Terlahir dalam keluarga batak juga bukan pilihanku, itu takdirku.
Takdir yang tidak pernah aku sesali.

*****************************************************************
Usiaku hampir 40, aku masih lajang dan memiliki karir. Banyak yang mempertanyakan kenapa aku masih lajang?
Kata mereka, aku cantik, berpendidikan dan lain dan lain dan lain.
Sudah habis kata-kata untuk menjawab mereka, jadi hanya senyumanku sajalah yang menjawabnya.
Apakah itu masalah? Bagi mereka? Atau bagiku?
Tentu saja aku pun ingin memiliki pasangan hidup, tapi bukankan itu bukan semudah memilih baju ditoko?
Ya, mereka kemudian bilang aku pemilih, terlalu pemilih.
Mungkin ada benarnya, karena dia akan menjadi teman seumur hidupku, sepatutnya lah dia merupakan sang pemenang utama toh, bukan pemenang karena WO.
Mereka bilang aku terlalu fokus pada karirku. Cita-cita terbesarku adalah menjadi ibu rumah tangga. Kenapa?
Karena aku ingin mendidik anak-anakku, aku ingin hadir dalam setiap perkembangan mereka.
Mereka bilang aku trauma.
****************************************************************

Aku suka dengan kotaku ini, Bandung. Udaranya memang tak sedingin dulu waktu aku masih kecil.
Lalulintasnya pun sudah sebanding dengan Jakarta.
Tapi tetap, aku suka tinggal di Bandung.

" pagi pak" sapaku pada pak Usep, satpam dikantorku. Pria setengah baya itu tersenyum lebar seperti biasanya sambil membukakan pagar lebar-lebar agar motorku bisa masuk.

Aku memarkirkan motorku.

" hi Mba Dew" sapaku pada Dewi, resepsionis kantorku.
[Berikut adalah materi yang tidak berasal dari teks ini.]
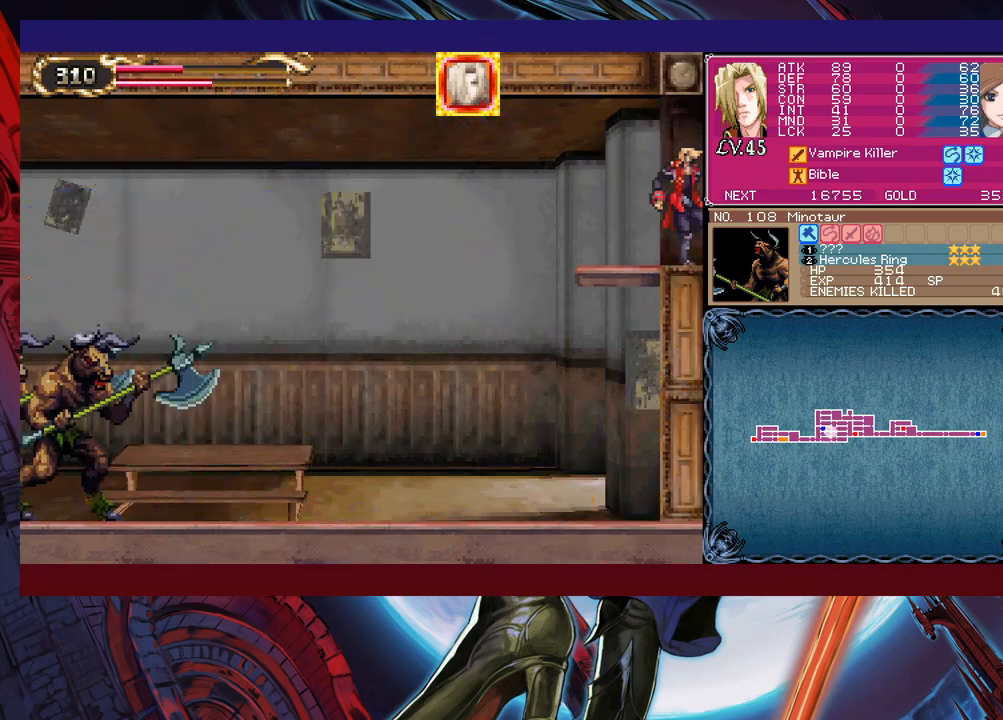
{"buttons": [], "left_stick": "left", "events": [[167, "X", "down"], [183, "X", "up"], [183, "Y", "down"], [200, "Y", "up"], [200, "left_stick", "center"], [250, "X", "down"], [300, "X", "up"], [350, "left_stick", "left"], [467, "X", "down"], [483, "X", "up"]]}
" Hi mba Tik, ada paket tadi dateng, udah dimeja ya" Ujar Dewi.

" paket? Oh ok" aku beranjak dari mesin absensi ke mejaku.

Aku melihat paket yang dimaksud oleh Dewi tadi, bungkusan kecil berwarna coklat.

Sambil menunggu komputerku hidup, bungkusan itu aku buka. Ringan.

Tidak ada nama pengirim atau nama kurir.

" aku tahu kamu pasti kaget! Maaf. Jika kamu berkenan, aku ingin bertemu kamu ditempat biasa kita nanti malam "
" russel"
batinku,

Tulisan tangannya masih bisa kukenali. Aku menarik kertas tadi dan membuka kotak hitam.
Sebuah cincin. Napasku tertahan. Apa arti ini semua? Oh Tuhan, kenapa dia harus kembali?
3 tahun yang lalu kami sepakat untuk berpisah. Berpisah demi kebaikan kami masing-masing.

Hampir pukul 7 dan aku masih berdiam diri dikursiku, kantor ini sudah kosong.
Aku ragu, haruskah aku menemui Russel? Untuk apa cincin ini?
Dulu kami sudah sepakat untuk saling melupakan dan memulai hidup baru kami masing-masing.
bagaimana kabarnya? Bagaimana wajahnya kini? Aku menarik kaca dari dalam tasku.
Rambutku perlu disisir dan wajahku tampak kuyu. Aku beranjak ke toilet dan memoles wajahku.

"Baiklah, aku akan menemuinya" Ujarku pada bayanganku di cermin.

Kafe ini masih sama seperti dulu, lampu temaramnya membuat suasana terasa damai.
Walau pertengahan minggu, tetap saja penuh. Aku kesulitan mencari sosok Russel.
Apakah dia sudah pulang? Aku melirik jam di dinding. Hampir jam 9.

Biasanya kami duduk dibagian dalam, dekat taman dan bar, aku coba mencari ke arah sana, tapi tidak ada.
Mungkin dia sudah pulang.

" ada yang bisa saya bantu?" sapa pelayan mengejutkanku

" eh,, ga, saya cari orang, harusnya udah disini, tapi saya ga tau dimeja mana"

Waiter itu melihat ke ponsel ditanganku.

" saya ga tau nomor kontaknya" ucapku kemudian.

" mba Tika?" Aku memalingkan wajahku ke meja resepsionis dan mengangguk.

" sudah ditunggu di meja 33" ujarnya kemudian, lalu waiter tadi mengantarku.

Ya, Russel sudah ada disana, meja ini terhalang dahan pohon.

" Hi" sapaku, canggung rasanya bertemu dia.

" Hi Tika, apa kabar?" jawab Russel, dia mengulurkan tangannya.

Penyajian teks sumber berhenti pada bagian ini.